KOMPAS.com - Sri Susuhunan Pakubuwono IV adalah raja Kasunanan Surakarta ketiga, yang bertakhta antara 1788-1820.
Selama berkuasa, ia dikenal sebagai raja pemberani yang tidak mau tunduk kepada Belanda dan seorang pemeluk Islam yang taat.
Sikap Pakubuwono IV itu kemudian memicu VOC membentuk aliansi dengan Hamengkubuwono I dan Mangkunegara I untuk melawannya.
Pakubuwono IV adalah putra Pakubuwono III yang ketika lahir pada 2 September 1768 diberi nama Raden Mas Subadya. Ibunya bernama GKR Kencana, permaisuri keturunan Sultan Demak.

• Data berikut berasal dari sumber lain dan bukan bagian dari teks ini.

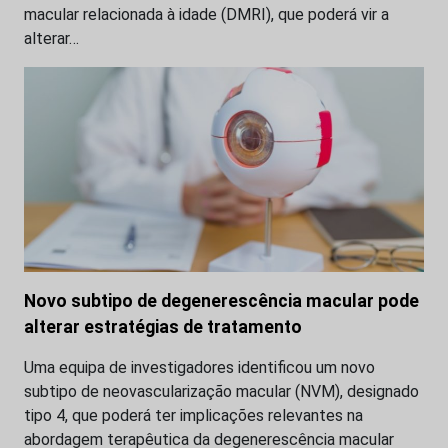
macular relacionada à idade (DMRI), que poderá vir a
alterar…
Novo subtipo de degenerescência macular pode
alterar estratégias de tratamento
Uma equipa de investigadores identificou um novo
subtipo de neovascularização macular (NVM), designado
tipo 4, que poderá ter implicações relevantes na
abordagem terapêutica da degenerescência macular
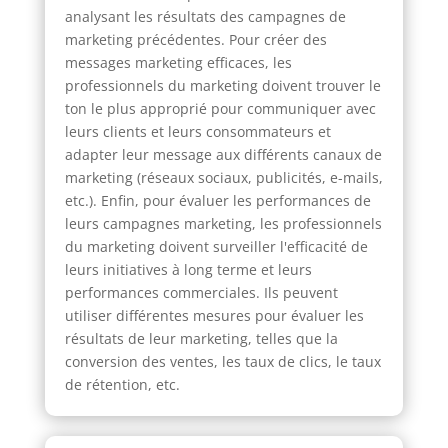
analysant les résultats des campagnes de
marketing précédentes. Pour créer des
messages marketing efficaces, les
professionnels du marketing doivent trouver le
ton le plus approprié pour communiquer avec
leurs clients et leurs consommateurs et
adapter leur message aux différents canaux de
marketing (réseaux sociaux, publicités, e-mails,
etc.). Enfin, pour évaluer les performances de
leurs campagnes marketing, les professionnels
du marketing doivent surveiller l'efficacité de
leurs initiatives à long terme et leurs
performances commerciales. Ils peuvent
utiliser différentes mesures pour évaluer les
résultats de leur marketing, telles que la
conversion des ventes, les taux de clics, le taux
de rétention, etc.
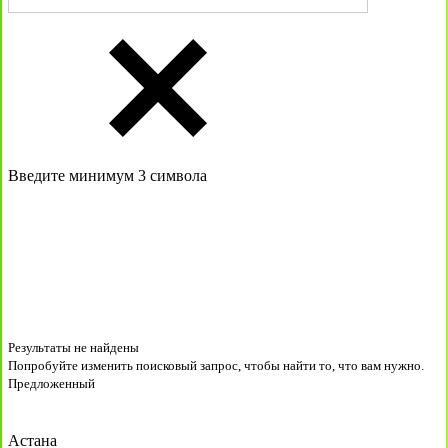
Введите минимум 3 символа
Результаты не найдены
Попробуйте изменить поисковый запрос, чтобы найти то, что вам нужно.
Предложенный
Астана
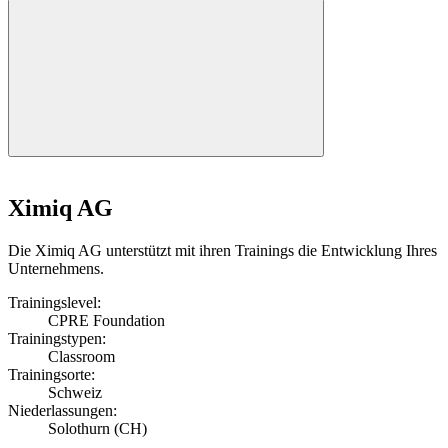
Ximiq AG
Die Ximiq AG unterstützt mit ihren Trainings die Entwicklung Ihres
Unternehmens.
Trainingslevel:
CPRE Foundation
Trainingstypen:
Classroom
Trainingsorte:
Schweiz
Niederlassungen:
Solothurn (CH)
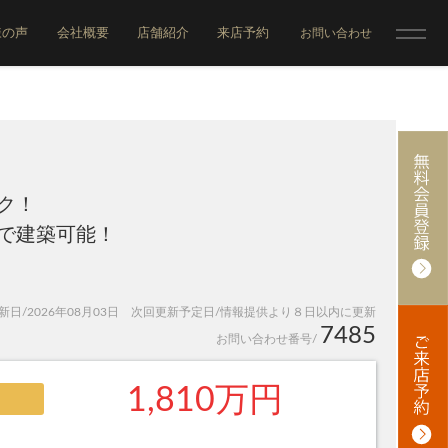
様の声
会社概要
店舗紹介
来店予約
お問い合わせ
ク！
で建築可能！
日/2026年08月03日 次回更新予定日/情報提供より８日以内に更新
7485
お問い合わせ番号/
1,810万円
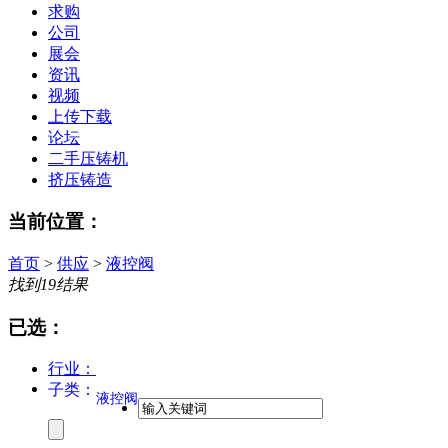
求购
公司
展会
资讯
视频
上传下载
论坛
二手压铸机
挤压铸造
当前位置：
首页
>
供应
>
液控阀
找到
19
结果
已选：
行业：
子类：
液控阀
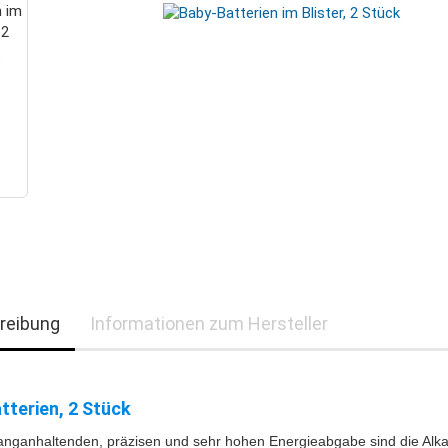
reibung
Informationen zum Hersteller
tterien, 2 Stück
langanhaltenden, präzisen und sehr hohen Energieabgabe sind die Alka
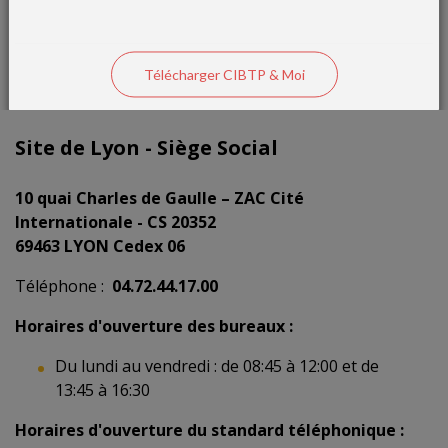
Télécharger CIBTP & Moi
Site de Lyon - Siège Social
10 quai Charles de Gaulle – ZAC Cité
Internationale - CS 20352
69463 LYON Cedex 06
Téléphone :
04.72.44.17.00
Horaires d'ouverture des bureaux :
Du lundi au vendredi : de 08:45 à 12:00 et de
13:45 à 16:30
Horaires d'ouverture du standard téléphonique :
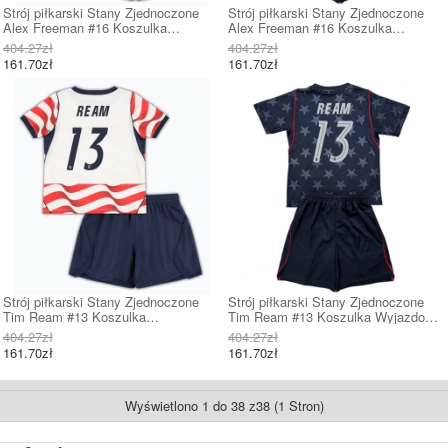
Strój piłkarski Stany Zjednoczone
Strój piłkarski Stany Zjednoczone
Alex Freeman #16 Koszulka
Alex Freeman #16 Koszulka
Podstawowej dziecięce MŚ 2026
Wyjazdowej dziecięce MŚ 2026
404.27zł
404.27zł
Krótki Rękaw (+ Krótkie spodenki)
Krótki Rękaw (+ Krótkie spodenki)
161.70zł
161.70zł
Strój piłkarski Stany Zjednoczone
Strój piłkarski Stany Zjednoczone
Tim Ream #13 Koszulka
Tim Ream #13 Koszulka Wyjazdowej
Podstawowej dziecięce MŚ 2026
dziecięce MŚ 2026 Krótki Rękaw (+
404.27zł
404.27zł
Krótki Rękaw (+ Krótkie spodenki)
Krótkie spodenki)
161.70zł
161.70zł
Wyświetlono 1 do 38 z38 (1 Stron)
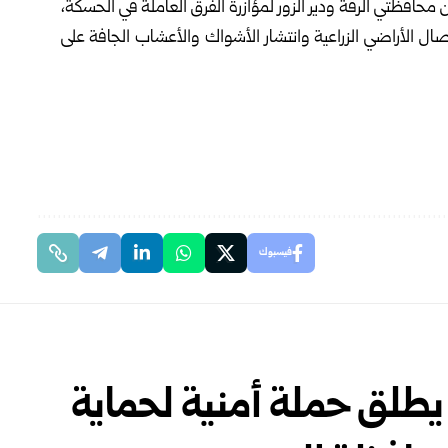
محافظتي الرقة ودير الزور لمؤازرة الفرق العاملة في الحسكة،
ل الأراضي الزراعية وانتشار الأشواك والأعشاب الجافة على
فيسبوك
يطلق حملة أمنية لحماية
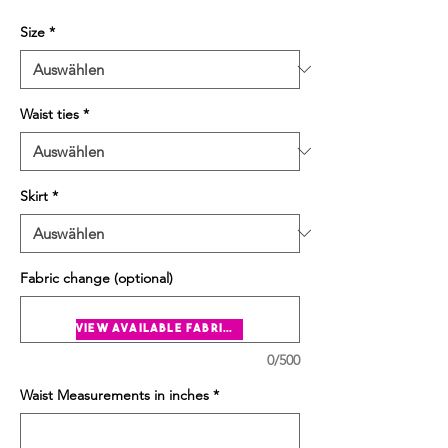
Size
*
Waist ties
*
Skirt
*
Fabric change (optional)
view available fabrics
0/500
Waist Measurements in inches
*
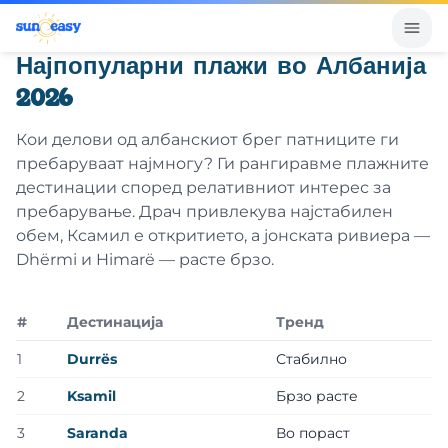
Најпопуларни плажи во Албанија
2026
Кои делови од албанскиот брег патниците ги
пребаруваат најмногу? Ги рангиравме плажните
дестинации според релативниот интерес за
пребарување. Драч привлекува најстабилен
обем, Ксамил е откритието, а јонската ривиера —
Dhërmi и Himarë — расте брзо.
#
Дестинација
Тренд
1
Durrës
Стабилно
2
Ksamil
Брзо расте
3
Saranda
Во пораст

Raden Mas Subadya naik takhta pada 29 September 1788, enam hari setelah wafatnya Pakubuwono III.
Setelah itu, ia menyandang gelar Sri Susuhunan Pakubuwono IV dan resmi menjadi raja Kasunanan Surakarta ketiga.
Pakubuwono IV juga dikenal sebagai Sunan Bagus, karena naik takhta pada usia muda (20 tahun) dan berwajah tampan.
Baca juga: Sri Susuhunan Pakubuwono V: Raja di Balik Lahirnya Serat Centhini
Berbeda dengan ayah dan kakeknya yang tunduk terhadap VOC, Pakubuwono IV adalah raja pemberani yang sangat membenci kehadiran bangsa Belanda.
Selain itu, sebagai pemeluk Islam yang taat, Pakubuwono IV mengangkat para ulama dalam pemerintahannya.
Namun, oleh para pejabat istana yang menganut Islam Kejawen, sikapnya dianggap terlalu keras, terutama dalam menyingkirkan para kerabat yang tidak sepaham dengannya.
Hal ini kemudian memicu konflik yang berujung pada Peristiwa Pakepung.
Peristiwa Pakepung terjadi pada November 1790, hanya dua tahun setelah Pakubuwono IV naik takhta.
Pakepung adalah insiden pengepungan Keraton Surakarta oleh persekutuan VOC, Hamengkubuwono I dari Kasultanan Yogyakarta, dan Mangkunegara I dari Kadipaten Mangkunegaran.
Ketiga pihak tersebut bekerjasama karena sama-sama menganggap gaya kepemimpinan Pakubuwono IV dapat membahayakan kedudukan mereka.
Tidak hanya itu, Pakubuwono IV juga mendapatkan tekanan dari dalam istananya sendiri, yang menuntut agar para penasihat rohaninya segera disingkirkan.